The men do all the building, and when a new garden is made the men cut down the trees. Their hardest work is incident to war or hunting, but it is occasional, and most of their time is spent in absolute idleness. The regular work is done by the women. It is chiefly that of caring for the gardens (which are sometimes far from the town), carrying home the produce, gathering wood and carrying it from the forest, and cooking the food. They rise at daylight and start for the gardens, leaving the care of the babies to older children or to their husbands. I have seen the husband of six wives taking care of several hungry babies whose mothers have been long in the gardens; and it seemed to me that he, rather than the wives, had the heavier end of the domestic responsibilities.

There is one other instinct besides that of matrimony that will stir the dormant energy of the native, and that is the love of driving a bargain. He is a born trader. But if prices, however high, should become hopelessly fixed, and shrewdness have no advantage, I am not sure that he would care any more for the trade.

Wherever a foreign government has not interfered with African custom the produce of the interior, chiefly rubber and ivory, is carried from the far interior, in brief stages, by successive caravans. The original owners of the ivory start coastward in a company. Beyond a certain limit they cannot go, as the people will not allow them to pass. They must give over the ivory to others who will carry it over the next stage and in turn deliver it to others. There may be five or six stages in the journey to the coast. The first company when they deliver the produce to the next do not return home but remain in the town of the second company until their return, often assuming their marital relations in their absence. The second company does the same in regard to the third, and the others likewise. Since the goods received in payment must come from the coast, no bargain is made until the return journey. The last company carries the ivory to the coast and obtains goods in payment, returning to their town, where the preceding company is waiting. Then follows a great palaver and oceans of oratory. The company in possession seek to keep as large a portion as possible of the goods and to give as little as possible to the interior people.

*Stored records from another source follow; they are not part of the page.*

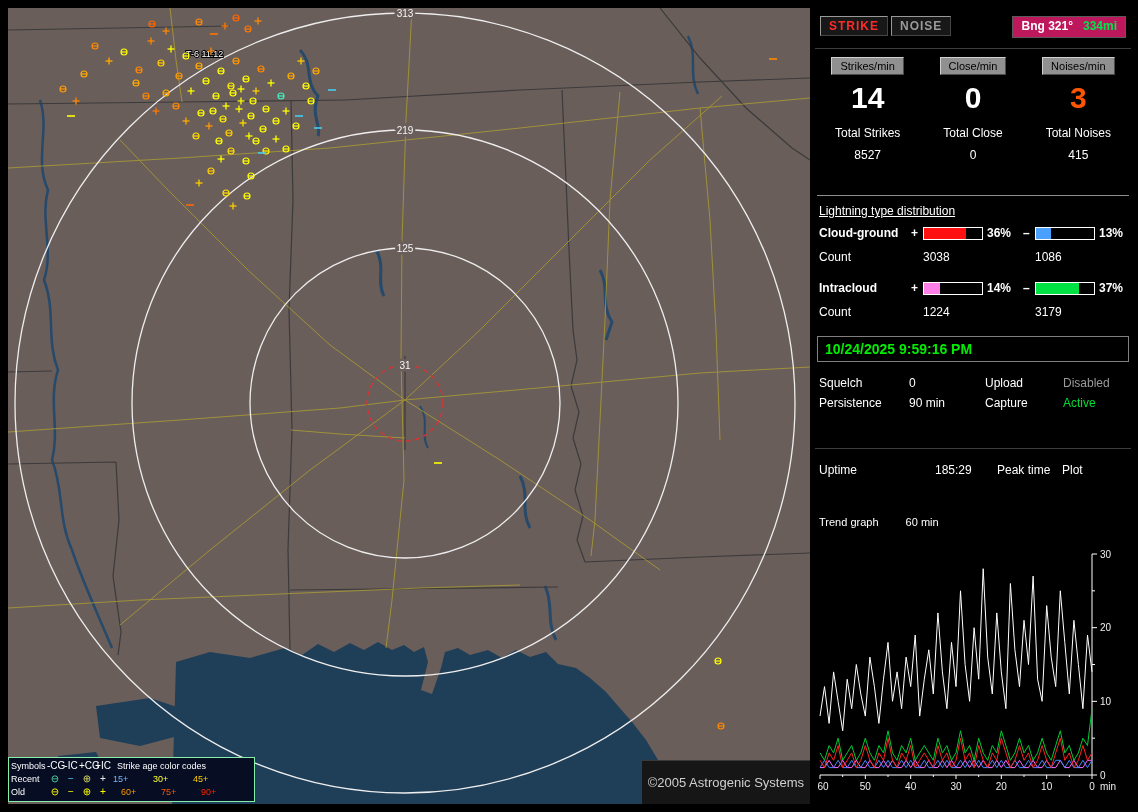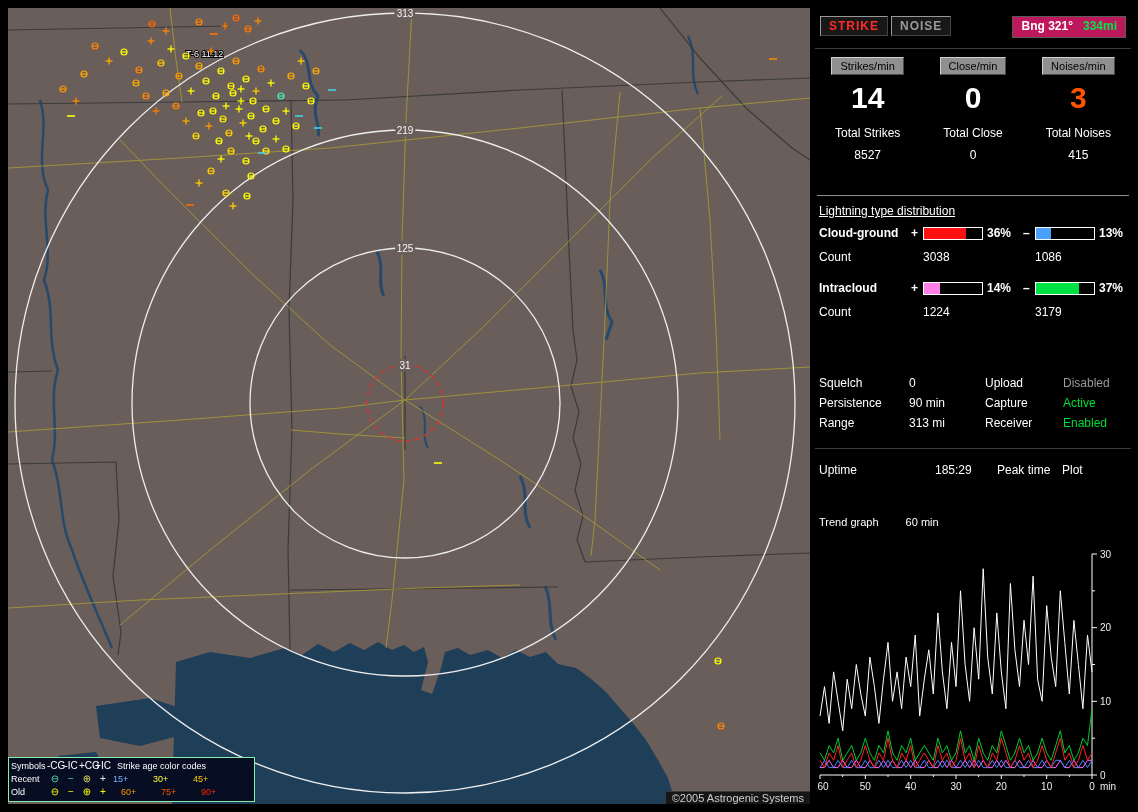--- a/index.html
+++ b/index.html
@@ -587,6 +587,7 @@
     <span class="dcount2">3179</span>
   </div>
 
+  <div id="date-box">10/24/2025 9:59:16 PM</div>
 
   <div id="settings">
     <div class="srow s0">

The palaver at last being settled, this company starts for home and again, after an exciting palaver, divides the goods with the next company, whom they find still waiting for them. This is repeated with each successive stage until at last the original owners, after weeks of waiting, get a small remainder of the goods, or at least a souvenir, for their ivory. The principal satisfaction is perhaps not the actual amount of the goods, but the big palaver, and the driving of a shrewd bargain.

With the establishment of the European government this trade method is sooner or later reversed. The white trader sends native sub-traders into the interior to buy produce as directly as possible from the original owners. This cuts off the people of the intermediate stages from what they regard as their exclusive right of participation as middlemen. The dissatisfaction usually grows until it ends in war. Germany in her various colonies is frequently engaged in this one-sided war; and she wages it ruthlessly.

Meantime the Fang of the lower Gaboon and some other tribes similarly situated have found far better employment. The Fang raise food—cassava and plantains—for the market at Libreville. For there are usually about seventy-five white men in Gaboon, all of whom eat plantains; and there are throngs of natives, servants of the white men, and others employed by the government. Besides, the Mpongwe women, except the Christians, are mostly unwilling to care for gardens and they must buy food for themselves and their families. The Fang therefore can easily sell all the food they can raise. In the morning looking from the mission-house one may see the bay covered with white sails like a flock of sea-gulls—the sails of the Fang canoes bringing food to the market. This is surely the best fortune that can fall to any people in West Africa. While it still gives opportunity for their trade instinct, it turns them to agriculture, the most wholesome of all occupations for such a people. It keeps them at home, provides healthful work, extends opportunity to all and distributes prosperity.